Treating “MLOps” as separate from “data platform.” The two categories merged. The MLOps decision and the data platform decision are now the same decision. If your data is in Snowflake, your ML and AI mostly live in Cortex. If your data is in Databricks, ML and AI live in Mosaic AI. Trying to separate them is fighting the gravity of where the data sits.
What to take away
- The MLOps platform decision is now a data platform decision. Databricks, Snowflake, SageMaker, Vertex — pick where your data lives, and ML/AI follows.
- The point-tool era is over. Standalone feature stores, monitoring vendors, training-infra vendors have been acquired or commoditised. The exceptions (dbt, Airflow, the LLM-observability younger vendors) are special cases.
- LLM endpoints are the cheapest part of the platform decision. The lock-in lives in the data, governance, and feature-serving layers. Pick on those, not on the foundation-model line item.

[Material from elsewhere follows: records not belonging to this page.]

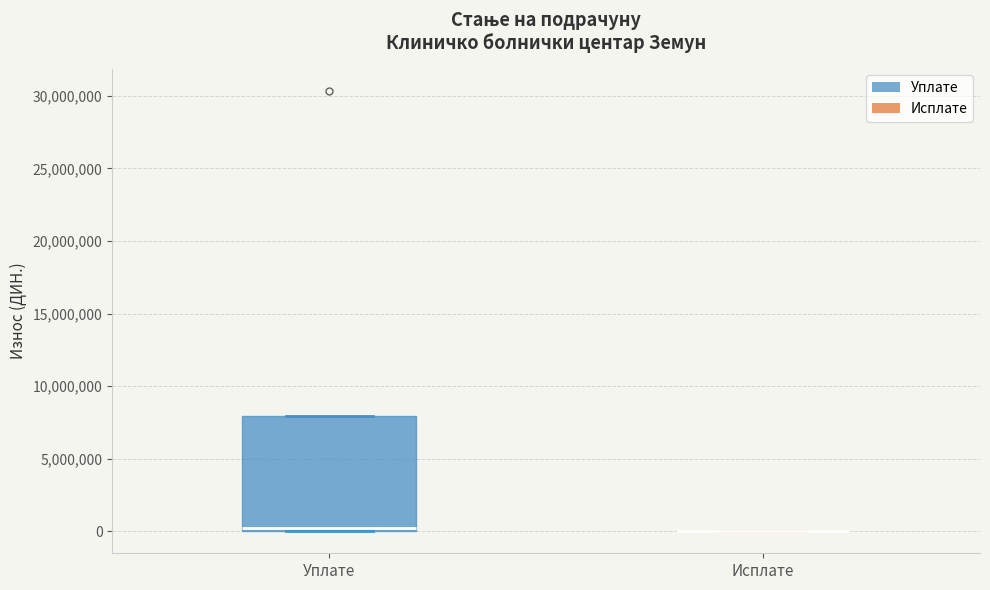

Which box is the tallest, from its lower edge to its upper edge?

Уплате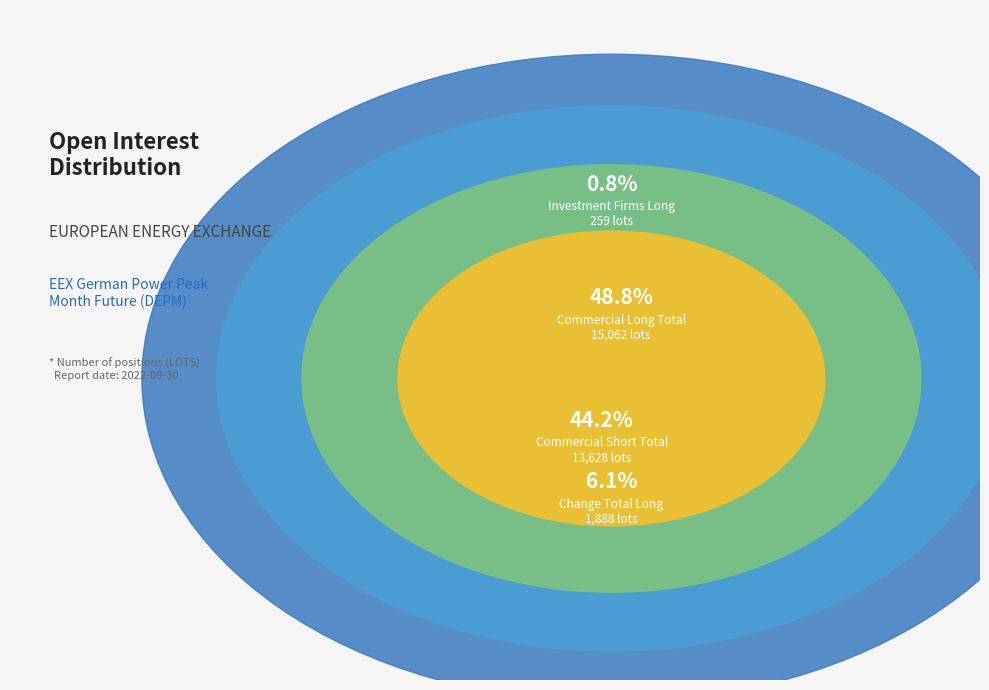

Combined, do Commercial Short Total (13628) and Change Total Long (1888) account for over 50%?

Yes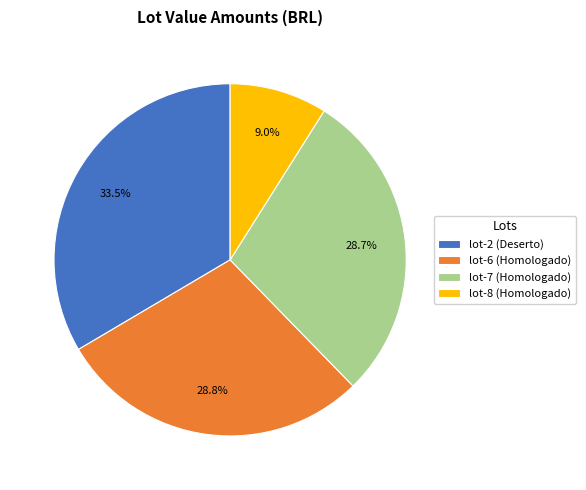

Approximately how many times larger is the value at lot-6 (Homologado) compared to lot-8 (Homologado)?

3.2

- The next consolidation wave is the agent/orchestration layer. It’s the one row in the platform diagram where point tools (LangChain, LlamaIndex, the agent frameworks) still operate independently. Expect acquisitions there over 2026-2027.
The MLOps consolidation isn’t a sign that the field has stopped innovating. It’s a sign that the field has stopped fragmenting. The innovation has moved up the stack — to agents, to evals, to RAG infra, to the new feature-store renaissance — and the platforms have absorbed the layers below. That pattern is the same one that happened to container orchestrators in 2018, to data warehouses in 2020, and to APM in 2015. It tends to be a sign of a category maturing, not stalling. The bet, in 2026, is on the platforms.
Further reading: AWS’s own next-gen SageMaker announcement is the cleanest read on the consolidation play. Databricks’ Tecton acquisition post is worth reading alongside the MosaicML completion announcement to see the strategy in two beats. Sanjeev Mohan’s re:Invent 2024 recap is the best independent analysis of the AWS half of the story.